ABOUT THIS EXERCISE — Quote the lines below word for word, leaving out the pictures.

DATASET CONTENT —
************
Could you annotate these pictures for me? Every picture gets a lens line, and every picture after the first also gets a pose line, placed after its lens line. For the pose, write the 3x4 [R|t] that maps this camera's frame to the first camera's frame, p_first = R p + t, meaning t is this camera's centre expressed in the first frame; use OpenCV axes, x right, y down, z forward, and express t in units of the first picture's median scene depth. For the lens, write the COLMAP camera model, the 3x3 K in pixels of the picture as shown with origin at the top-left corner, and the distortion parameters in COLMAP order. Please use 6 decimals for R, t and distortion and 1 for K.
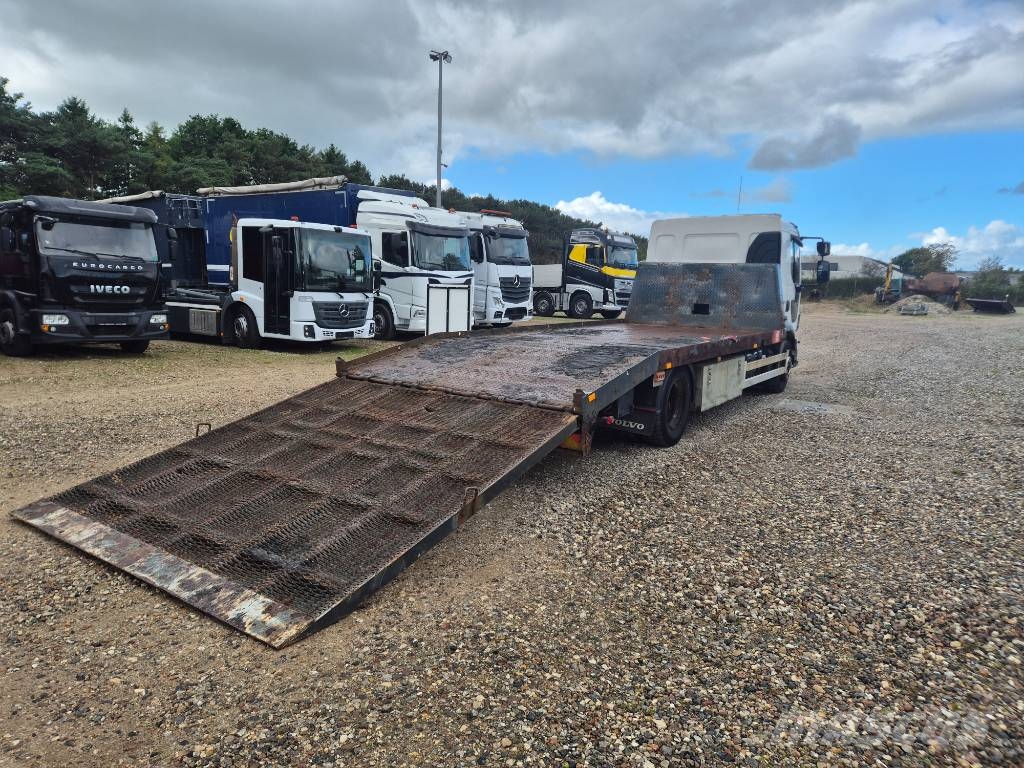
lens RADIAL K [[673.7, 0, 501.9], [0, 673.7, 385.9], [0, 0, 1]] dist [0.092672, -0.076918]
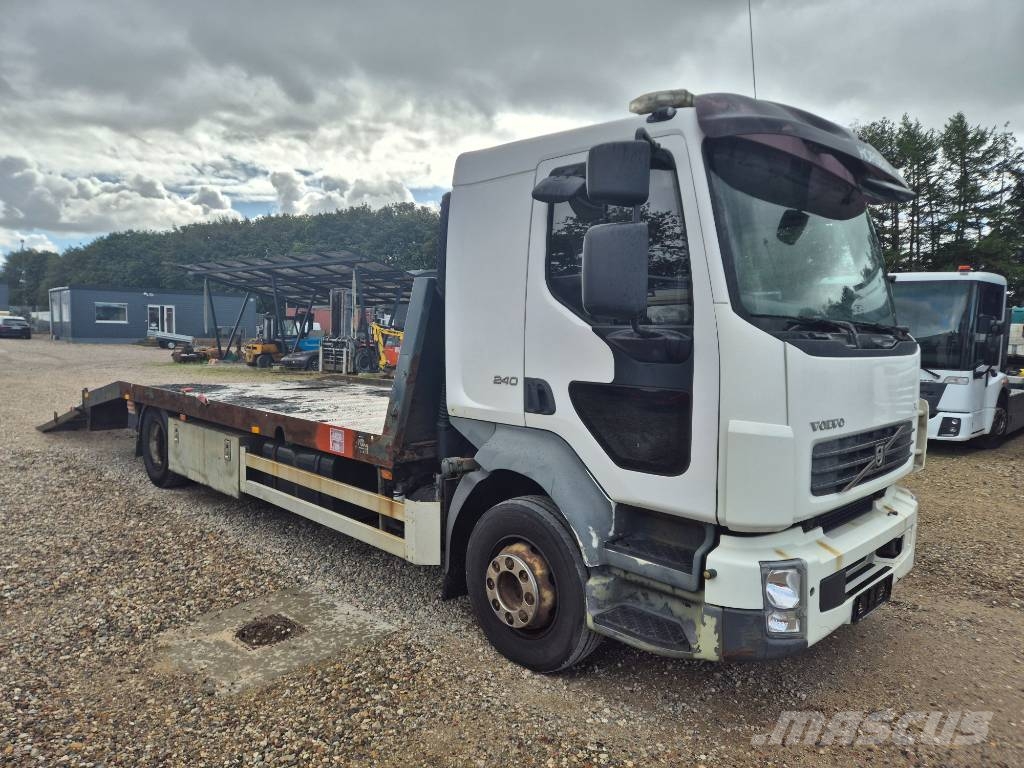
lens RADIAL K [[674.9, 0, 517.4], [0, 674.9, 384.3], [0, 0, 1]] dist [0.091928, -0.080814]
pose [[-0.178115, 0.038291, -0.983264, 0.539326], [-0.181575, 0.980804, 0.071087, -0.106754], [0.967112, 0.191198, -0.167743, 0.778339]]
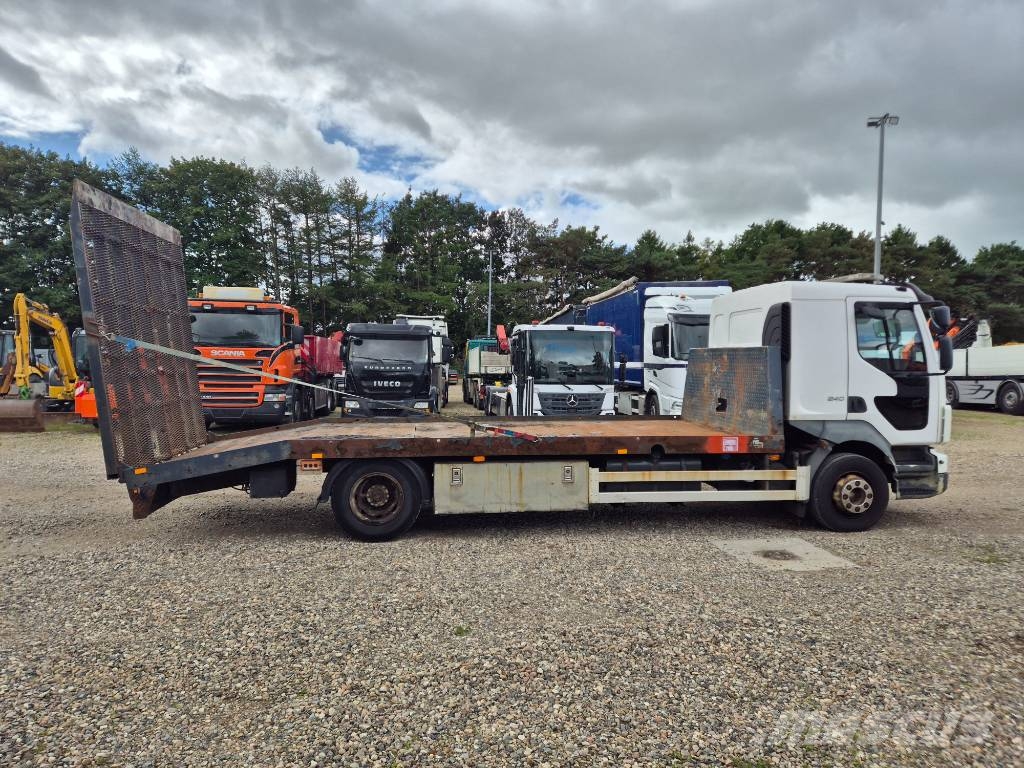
************
WRITTEN REPLY —
Could you annotate these pictures for me? Every picture gets a lens line, and every picture after the first also gets a pose line, placed after its lens line. For the pose, write the 3x4 [R|t] that maps this camera's frame to the first camera's frame, p_first = R p + t, meaning t is this camera's centre expressed in the first frame; use OpenCV axes, x right, y down, z forward, and express t in units of the first picture's median scene depth. For the lens, write the COLMAP camera model, the 3x3 K in pixels of the picture as shown with origin at the top-left corner, and the distortion parameters in COLMAP order. Please use 6 decimals for R, t and distortion and 1 for K.
lens RADIAL K [[673.7, 0, 501.9], [0, 673.7, 385.9], [0, 0, 1]] dist [0.092672, -0.076918]
lens RADIAL K [[674.9, 0, 517.4], [0, 674.9, 384.3], [0, 0, 1]] dist [0.091928, -0.080814]
pose [[-0.178115, 0.038291, -0.983264, 0.539326], [-0.181575, 0.980804, 0.071087, -0.106754], [0.967112, 0.191198, -0.167743, 0.778339]]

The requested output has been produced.